What is needed: Reproduce the stretch from "The State Department, nevertheless, is" through "Sullivan and Abedin." in the text about the Benghazi talking points lawsuit.

Text block:
Judicial Watch filed a Freedom of Information (FOIA) lawsuit in July 2014 seeking records related to the drafting and use of the talking points (Judicial Watch v. U.S. Department of State (No. 1:14-cv-01242)). The lawsuit sought records specifically from Hillary Clinton and her top State Department staff about the Benghazi talking points scandal:
"Copies of any updates and/or talking points given to Ambassador Rice by the White House or any federal agency concerning, regarding, or related to the September 11, 2012 attack on the U.S. consulate in Benghazi, Libya.
"Any and all records or communications concerning, regarding, or relating to talking points or updates on the Benghazi attack given to Ambassador Rice by the White House or any federal agency."
The litigation forced the State Department to request government-related emails from former Clinton Chief of Staff Cheryl Mills, Deputy Chief of Staff Huma Abedin, and senior aide Jake Sullivan. Sullivan and Mills provided documents to the State Department responsive to Judicial Watch's request on June 26. Abedin has yet to comply with the request from State in Judicial Watch's case.
One of the documents identified by the State Department from Sullivan includes an email chain from September 29, 2012, which discussed the talking points, and was originally included in the 55,000 pages of documents Clinton provided to the State Department. The initial email was sent to Clinton's secret email account and to Mills, while the follow-up was sent by Mills to Sullivan and Deputy Assistant Secretary of State for Strategic Communications Philippe Reines.
However, an unnamed agency staffer initially determined at an unknown time that a "talking points" email was not relevant to Judicial Watch's request for emails about the Benghazi "talking points." The Clinton email then was withheld from Judicial Watch. Confusingly, the State Department, in a declaration that "the later message [turned over by Sullivan on June 26] in the email chain, which was not sent to former Secretary Clinton, made it clear that one portion of the earlier message had, indeed, been discussing the talking points given to Ambassador Rice."
The State Department, nevertheless, is withholding the emails under the "deliberative process" exemption to FOIA disclosure. The State Department alleges that the release of Hillary Clinton's Benghazi email chain "could reasonably be expected to chill the frank deliberations that occur when senior staff are preparing points or other draft remarks for use by senior Department officials in addressing a matter of public controversy."
Even though it is known that official State Department business was being conducted, the State Department is also refusing to disclose the email domain names of Clinton's top aides: Mills, Sullivan and Abedin.
Despite these revelations, including an acknowledgement that top Clinton aide Huma Abedin may still produce documents, the State Department requested that a federal court dismiss Judicial Watch's lawsuit, arguing that it has executed a "reasonable" search of agency records relevant to Judicial Watch's request.

Dataset section:
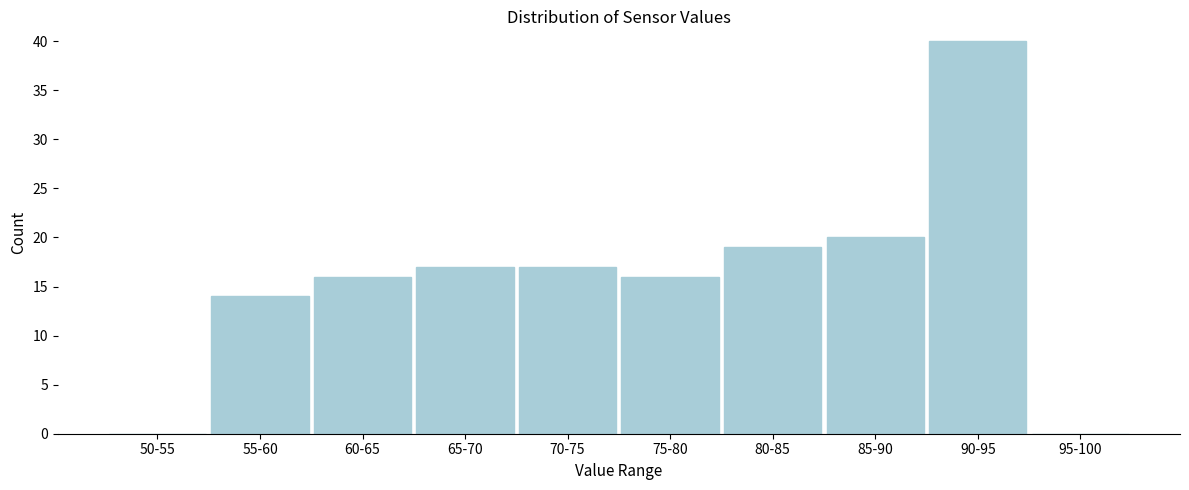

Reading left to right, list all the values displayed in this chart.

50-55=0	55-60=14	60-65=16	65-70=17	70-75=17	75-80=16	80-85=19	85-90=20	90-95=40	95-100=0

Task answer:
The State Department, nevertheless, is withholding the emails under the "deliberative process" exemption to FOIA disclosure. The State Department alleges that the release of Hillary Clinton's Benghazi email chain "could reasonably be expected to chill the frank deliberations that occur when senior staff are preparing points or other draft remarks for use by senior Department officials in addressing a matter of public controversy."
Even though it is known that official State Department business was being conducted, the State Department is also refusing to disclose the email domain names of Clinton's top aides: Mills, Sullivan and Abedin.